Aggregator that returns texts and styles. It groups all text boxes with the same label under the aggregated_text, and additionally aggregates the styles of the text boxes.

Examples

Create a pipeline

pipeline = ...
pipeline.add_pipe(
    "simple-aggregator",
    name="aggregator",
    config={
        "new_line_threshold": 0.2,
        "new_paragraph_threshold": 1.5,
        "label_map": {
            "body": "text",
            "table": "text",
        },
    },
)
...

[components.aggregator]
@factory = "simple-aggregator"
new_line_threshold = 0.2
new_paragraph_threshold = 1.5
# To build the "text" label, we will aggregate lines from
# "title", "body" and "table" and output "title" lines in a
# separate field "title" as well.
label_map = {
    "text" : [ "title", "body", "table" ],
    "title" : "title",
    }
...

and run it on a document:

doc = pipeline(doc)
print(doc.aggregated_texts)
# {
#     "text": "This is the body of the document, followed by a table | A | B |"
# }

Parameters

PARAMETER DESCRIPTION
pipeline

The pipeline object

TYPE: Pipeline DEFAULT: None

name

The name of the component

TYPE: str DEFAULT: 'simple-aggregator'

sort

Whether to sort text boxes inside each label group by (page, y, x) position before merging them.

TYPE: bool DEFAULT: False

new_line_threshold

Minimum ratio of the distance between two lines to the median height of lines to consider them as being on separate lines

TYPE: float DEFAULT: 0.2

new_paragraph_threshold

Minimum ratio of the distance between two lines to the median height of lines to consider them as being on separate paragraphs and thus add a newline character between them.

TYPE: float DEFAULT: 1.5

label_map

A dictionary mapping from new labels to old labels. This is useful to group labels together, for instance, to output both "body" and "table" as "text".
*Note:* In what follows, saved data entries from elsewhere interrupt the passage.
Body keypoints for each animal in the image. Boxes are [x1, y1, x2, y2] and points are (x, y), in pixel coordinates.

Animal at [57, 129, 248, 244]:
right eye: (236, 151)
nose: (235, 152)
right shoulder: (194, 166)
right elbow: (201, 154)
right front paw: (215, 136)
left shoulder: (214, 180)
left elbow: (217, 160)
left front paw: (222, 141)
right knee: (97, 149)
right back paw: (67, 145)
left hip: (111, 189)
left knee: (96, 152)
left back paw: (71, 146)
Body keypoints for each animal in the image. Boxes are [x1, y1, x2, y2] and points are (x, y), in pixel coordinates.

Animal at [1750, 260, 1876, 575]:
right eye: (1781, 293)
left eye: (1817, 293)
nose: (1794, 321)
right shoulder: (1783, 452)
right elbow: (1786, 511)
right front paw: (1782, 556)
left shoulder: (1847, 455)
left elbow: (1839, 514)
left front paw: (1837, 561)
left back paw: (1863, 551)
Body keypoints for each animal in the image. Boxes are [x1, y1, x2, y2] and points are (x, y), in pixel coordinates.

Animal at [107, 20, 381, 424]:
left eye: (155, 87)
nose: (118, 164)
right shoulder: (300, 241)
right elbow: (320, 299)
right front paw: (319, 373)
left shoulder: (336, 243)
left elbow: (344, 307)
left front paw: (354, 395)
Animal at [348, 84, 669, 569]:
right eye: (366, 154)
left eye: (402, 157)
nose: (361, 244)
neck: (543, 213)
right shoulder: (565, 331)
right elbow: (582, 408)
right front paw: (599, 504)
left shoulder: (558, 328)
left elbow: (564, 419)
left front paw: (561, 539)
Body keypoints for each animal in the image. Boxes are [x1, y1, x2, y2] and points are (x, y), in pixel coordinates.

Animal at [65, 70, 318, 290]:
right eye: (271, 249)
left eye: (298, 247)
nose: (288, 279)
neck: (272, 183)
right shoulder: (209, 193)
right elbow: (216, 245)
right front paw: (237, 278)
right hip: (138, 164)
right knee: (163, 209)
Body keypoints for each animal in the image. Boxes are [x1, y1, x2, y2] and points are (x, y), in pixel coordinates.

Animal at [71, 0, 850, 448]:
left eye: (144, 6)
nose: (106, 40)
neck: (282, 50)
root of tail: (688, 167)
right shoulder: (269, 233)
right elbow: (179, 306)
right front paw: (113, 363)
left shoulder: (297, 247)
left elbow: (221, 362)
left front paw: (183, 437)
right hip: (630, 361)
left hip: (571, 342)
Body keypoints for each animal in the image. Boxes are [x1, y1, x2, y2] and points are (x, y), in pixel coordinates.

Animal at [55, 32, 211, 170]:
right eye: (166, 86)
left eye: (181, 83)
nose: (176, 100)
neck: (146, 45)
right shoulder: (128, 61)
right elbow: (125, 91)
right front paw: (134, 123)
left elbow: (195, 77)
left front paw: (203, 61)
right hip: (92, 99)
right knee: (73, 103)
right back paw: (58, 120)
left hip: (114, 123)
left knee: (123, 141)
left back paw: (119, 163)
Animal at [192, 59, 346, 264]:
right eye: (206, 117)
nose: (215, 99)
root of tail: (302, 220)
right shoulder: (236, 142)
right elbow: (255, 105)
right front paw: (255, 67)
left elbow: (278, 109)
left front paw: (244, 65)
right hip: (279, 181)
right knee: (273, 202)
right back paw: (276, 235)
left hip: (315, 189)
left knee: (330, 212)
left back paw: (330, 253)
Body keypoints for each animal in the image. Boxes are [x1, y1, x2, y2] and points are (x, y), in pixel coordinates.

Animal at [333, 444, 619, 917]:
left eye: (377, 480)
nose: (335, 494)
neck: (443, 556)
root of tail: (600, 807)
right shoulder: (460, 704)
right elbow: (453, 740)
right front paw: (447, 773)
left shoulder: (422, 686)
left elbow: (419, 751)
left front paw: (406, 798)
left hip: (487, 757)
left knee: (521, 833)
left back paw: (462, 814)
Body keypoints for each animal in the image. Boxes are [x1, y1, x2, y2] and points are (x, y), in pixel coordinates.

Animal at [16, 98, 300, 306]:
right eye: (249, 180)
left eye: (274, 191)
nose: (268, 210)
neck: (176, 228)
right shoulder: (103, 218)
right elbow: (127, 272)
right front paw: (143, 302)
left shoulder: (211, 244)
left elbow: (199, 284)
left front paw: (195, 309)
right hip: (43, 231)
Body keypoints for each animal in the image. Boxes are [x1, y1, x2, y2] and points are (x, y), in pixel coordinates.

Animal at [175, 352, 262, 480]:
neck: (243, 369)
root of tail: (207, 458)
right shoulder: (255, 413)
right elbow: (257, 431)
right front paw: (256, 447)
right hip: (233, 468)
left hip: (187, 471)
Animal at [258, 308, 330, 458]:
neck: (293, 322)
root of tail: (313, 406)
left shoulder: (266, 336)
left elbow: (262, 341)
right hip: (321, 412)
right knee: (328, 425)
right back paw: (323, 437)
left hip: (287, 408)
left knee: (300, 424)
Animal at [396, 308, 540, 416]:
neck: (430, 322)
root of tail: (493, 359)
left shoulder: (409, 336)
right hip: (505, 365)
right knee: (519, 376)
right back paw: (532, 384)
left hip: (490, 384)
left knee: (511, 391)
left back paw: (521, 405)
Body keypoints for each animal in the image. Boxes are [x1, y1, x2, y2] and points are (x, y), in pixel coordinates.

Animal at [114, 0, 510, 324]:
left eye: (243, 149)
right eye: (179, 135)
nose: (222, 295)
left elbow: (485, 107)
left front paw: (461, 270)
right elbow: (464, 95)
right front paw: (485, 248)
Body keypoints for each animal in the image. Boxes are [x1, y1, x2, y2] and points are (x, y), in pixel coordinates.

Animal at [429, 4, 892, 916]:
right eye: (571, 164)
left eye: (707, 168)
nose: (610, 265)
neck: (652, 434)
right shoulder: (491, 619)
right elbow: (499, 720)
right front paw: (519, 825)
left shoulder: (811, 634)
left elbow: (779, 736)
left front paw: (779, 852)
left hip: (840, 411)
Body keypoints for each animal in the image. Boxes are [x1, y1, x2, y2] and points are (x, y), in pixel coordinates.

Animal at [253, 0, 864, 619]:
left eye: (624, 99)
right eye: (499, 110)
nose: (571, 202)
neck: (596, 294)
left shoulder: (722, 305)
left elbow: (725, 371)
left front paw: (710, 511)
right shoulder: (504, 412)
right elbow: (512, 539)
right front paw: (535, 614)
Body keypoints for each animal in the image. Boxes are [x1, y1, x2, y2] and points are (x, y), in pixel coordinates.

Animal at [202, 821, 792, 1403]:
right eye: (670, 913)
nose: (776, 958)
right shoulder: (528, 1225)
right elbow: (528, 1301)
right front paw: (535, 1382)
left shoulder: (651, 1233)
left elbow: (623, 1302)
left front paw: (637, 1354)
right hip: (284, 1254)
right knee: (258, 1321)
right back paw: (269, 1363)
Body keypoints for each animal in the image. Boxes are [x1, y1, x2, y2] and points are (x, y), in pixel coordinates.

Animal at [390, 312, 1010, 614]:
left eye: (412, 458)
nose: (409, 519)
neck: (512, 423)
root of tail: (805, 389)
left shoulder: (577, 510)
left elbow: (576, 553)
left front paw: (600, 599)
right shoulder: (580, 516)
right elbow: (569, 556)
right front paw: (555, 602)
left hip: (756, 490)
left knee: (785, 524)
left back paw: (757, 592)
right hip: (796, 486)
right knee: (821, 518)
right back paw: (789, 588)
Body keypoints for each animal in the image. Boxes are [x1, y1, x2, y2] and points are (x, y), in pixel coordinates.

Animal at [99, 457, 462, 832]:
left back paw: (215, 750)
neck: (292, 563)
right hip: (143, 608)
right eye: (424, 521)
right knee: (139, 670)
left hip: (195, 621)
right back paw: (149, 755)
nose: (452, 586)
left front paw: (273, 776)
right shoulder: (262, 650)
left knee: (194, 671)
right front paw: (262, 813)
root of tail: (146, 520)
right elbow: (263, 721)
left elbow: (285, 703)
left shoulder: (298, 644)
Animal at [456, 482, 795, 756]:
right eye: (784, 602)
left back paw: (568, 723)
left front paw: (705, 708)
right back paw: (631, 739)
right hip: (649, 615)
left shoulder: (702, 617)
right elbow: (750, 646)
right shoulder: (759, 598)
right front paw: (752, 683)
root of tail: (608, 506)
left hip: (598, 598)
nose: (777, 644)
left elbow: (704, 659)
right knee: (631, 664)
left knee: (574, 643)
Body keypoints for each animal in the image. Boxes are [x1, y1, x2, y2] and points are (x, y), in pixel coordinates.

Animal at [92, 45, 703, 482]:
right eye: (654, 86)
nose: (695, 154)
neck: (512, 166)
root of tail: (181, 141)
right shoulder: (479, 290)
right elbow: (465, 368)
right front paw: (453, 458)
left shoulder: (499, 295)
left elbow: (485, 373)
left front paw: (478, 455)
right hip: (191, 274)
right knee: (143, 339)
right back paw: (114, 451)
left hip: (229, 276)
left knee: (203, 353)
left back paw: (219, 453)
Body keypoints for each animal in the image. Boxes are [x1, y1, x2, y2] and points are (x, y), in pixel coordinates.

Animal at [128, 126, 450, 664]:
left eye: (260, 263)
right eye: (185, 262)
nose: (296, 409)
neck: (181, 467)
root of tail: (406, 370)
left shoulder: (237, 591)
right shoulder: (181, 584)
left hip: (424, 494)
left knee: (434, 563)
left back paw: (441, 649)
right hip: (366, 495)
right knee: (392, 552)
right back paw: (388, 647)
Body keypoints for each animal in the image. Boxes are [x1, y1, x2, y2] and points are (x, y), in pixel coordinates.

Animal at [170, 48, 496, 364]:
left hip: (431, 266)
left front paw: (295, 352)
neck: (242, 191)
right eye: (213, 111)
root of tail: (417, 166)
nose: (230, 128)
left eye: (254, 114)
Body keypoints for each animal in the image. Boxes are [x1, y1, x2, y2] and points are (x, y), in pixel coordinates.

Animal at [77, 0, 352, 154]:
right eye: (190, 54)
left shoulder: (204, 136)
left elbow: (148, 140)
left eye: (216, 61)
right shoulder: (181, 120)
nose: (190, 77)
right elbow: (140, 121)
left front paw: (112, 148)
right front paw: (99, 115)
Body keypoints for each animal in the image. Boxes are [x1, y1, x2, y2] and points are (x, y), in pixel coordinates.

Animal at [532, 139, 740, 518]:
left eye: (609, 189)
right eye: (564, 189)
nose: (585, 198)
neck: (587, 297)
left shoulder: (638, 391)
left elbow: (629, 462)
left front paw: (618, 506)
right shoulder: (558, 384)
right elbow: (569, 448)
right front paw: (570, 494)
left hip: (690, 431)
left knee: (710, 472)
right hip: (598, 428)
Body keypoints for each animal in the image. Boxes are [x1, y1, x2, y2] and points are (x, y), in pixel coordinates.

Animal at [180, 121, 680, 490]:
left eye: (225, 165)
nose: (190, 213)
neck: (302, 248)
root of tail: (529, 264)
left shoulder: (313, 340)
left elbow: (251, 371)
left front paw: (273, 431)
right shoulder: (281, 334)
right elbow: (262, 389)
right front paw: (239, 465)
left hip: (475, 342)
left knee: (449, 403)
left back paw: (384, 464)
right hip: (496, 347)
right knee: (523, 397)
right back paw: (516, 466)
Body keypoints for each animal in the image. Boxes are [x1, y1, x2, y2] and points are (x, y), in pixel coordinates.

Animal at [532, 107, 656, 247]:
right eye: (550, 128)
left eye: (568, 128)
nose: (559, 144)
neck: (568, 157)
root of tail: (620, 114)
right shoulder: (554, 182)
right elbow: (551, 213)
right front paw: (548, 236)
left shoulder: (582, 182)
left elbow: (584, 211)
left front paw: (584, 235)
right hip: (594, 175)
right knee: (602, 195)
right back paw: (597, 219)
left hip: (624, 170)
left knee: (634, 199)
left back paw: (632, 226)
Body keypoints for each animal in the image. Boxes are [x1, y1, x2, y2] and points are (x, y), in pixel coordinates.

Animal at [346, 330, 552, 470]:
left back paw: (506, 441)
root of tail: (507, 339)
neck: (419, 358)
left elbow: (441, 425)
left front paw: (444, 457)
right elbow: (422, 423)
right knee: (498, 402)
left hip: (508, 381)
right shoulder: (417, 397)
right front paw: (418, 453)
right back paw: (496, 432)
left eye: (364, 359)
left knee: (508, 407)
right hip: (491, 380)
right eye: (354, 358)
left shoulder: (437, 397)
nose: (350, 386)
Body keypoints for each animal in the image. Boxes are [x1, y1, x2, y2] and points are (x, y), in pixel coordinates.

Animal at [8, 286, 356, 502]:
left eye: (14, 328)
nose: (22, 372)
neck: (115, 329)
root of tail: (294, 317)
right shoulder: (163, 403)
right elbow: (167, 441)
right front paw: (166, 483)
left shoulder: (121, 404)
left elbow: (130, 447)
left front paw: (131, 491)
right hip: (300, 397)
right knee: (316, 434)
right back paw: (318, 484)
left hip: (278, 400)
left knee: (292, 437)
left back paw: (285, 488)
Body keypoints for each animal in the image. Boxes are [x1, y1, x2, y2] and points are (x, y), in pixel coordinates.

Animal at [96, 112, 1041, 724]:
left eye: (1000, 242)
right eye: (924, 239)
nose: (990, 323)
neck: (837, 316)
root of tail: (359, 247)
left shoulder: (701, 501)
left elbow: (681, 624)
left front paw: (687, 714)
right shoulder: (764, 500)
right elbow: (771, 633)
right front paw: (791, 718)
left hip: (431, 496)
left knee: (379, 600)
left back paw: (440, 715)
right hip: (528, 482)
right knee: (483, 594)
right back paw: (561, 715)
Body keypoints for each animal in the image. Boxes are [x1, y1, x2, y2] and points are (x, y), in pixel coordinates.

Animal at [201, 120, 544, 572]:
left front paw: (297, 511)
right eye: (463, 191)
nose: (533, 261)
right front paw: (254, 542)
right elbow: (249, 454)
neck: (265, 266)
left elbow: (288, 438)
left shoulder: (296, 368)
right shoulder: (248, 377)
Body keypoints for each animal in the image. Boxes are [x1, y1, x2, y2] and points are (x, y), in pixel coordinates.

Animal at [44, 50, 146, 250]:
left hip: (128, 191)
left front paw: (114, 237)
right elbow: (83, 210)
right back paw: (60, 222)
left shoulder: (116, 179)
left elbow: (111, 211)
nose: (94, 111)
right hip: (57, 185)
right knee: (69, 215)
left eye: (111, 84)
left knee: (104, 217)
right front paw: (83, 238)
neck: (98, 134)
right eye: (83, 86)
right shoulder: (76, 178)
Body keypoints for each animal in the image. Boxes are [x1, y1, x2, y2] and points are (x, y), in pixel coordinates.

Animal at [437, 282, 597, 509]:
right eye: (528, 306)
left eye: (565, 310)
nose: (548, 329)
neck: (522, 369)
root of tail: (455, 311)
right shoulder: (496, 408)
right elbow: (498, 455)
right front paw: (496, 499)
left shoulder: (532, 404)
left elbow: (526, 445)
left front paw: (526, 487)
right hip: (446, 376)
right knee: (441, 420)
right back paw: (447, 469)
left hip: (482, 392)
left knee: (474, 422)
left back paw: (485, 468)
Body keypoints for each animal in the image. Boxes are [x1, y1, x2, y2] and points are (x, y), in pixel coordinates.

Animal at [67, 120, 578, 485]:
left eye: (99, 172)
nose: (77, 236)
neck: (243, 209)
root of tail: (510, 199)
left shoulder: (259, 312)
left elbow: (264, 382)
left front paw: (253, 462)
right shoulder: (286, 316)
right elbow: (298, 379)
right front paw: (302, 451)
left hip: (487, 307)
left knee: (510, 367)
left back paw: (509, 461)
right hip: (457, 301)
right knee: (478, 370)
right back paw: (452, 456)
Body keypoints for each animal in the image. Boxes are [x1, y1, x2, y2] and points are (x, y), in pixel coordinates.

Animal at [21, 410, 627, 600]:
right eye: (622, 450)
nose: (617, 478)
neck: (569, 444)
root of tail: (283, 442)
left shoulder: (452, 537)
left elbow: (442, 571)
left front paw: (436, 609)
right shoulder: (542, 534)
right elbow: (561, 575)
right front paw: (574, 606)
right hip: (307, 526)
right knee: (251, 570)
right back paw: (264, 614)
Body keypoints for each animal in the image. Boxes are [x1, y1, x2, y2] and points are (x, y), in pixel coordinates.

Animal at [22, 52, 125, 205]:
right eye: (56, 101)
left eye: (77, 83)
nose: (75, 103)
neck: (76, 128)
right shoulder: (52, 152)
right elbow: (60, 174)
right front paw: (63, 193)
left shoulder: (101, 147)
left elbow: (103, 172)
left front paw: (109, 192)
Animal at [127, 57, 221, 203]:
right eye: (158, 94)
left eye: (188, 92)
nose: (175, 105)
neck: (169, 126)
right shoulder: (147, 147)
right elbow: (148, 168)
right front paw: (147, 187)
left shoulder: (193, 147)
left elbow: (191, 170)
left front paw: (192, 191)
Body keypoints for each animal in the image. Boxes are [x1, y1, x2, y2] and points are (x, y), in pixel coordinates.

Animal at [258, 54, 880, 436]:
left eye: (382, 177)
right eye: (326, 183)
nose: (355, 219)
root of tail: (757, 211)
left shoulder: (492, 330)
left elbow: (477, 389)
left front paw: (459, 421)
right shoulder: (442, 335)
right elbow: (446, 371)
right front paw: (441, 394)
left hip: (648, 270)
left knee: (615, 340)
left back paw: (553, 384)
TYPE: Dict[str, Union[str, List[str]]] DEFAULT: {}

Source code in edspdf/pipes/aggregators/simple.py
 90
 91
 92
 93
 94
 95
 96
 97
 98
 99
100
101
102
103
104
105
106
def __init__(
    self,
    pipeline: Pipeline = None,
    name: str = "simple-aggregator",
    sort: bool = False,
    new_line_threshold: float = 0.2,
    new_paragraph_threshold: float = 1.5,
    label_map: Dict[str, Union[str, List[str]]] = {},
) -> None:
    self.name = name
    self.sort = sort
    self.label_map = {
        label: [old_labels] if not isinstance(old_labels, list) else old_labels
        for label, old_labels in label_map.items()
    }
    self.new_line_threshold = new_line_threshold
    self.new_paragraph_threshold = new_paragraph_threshold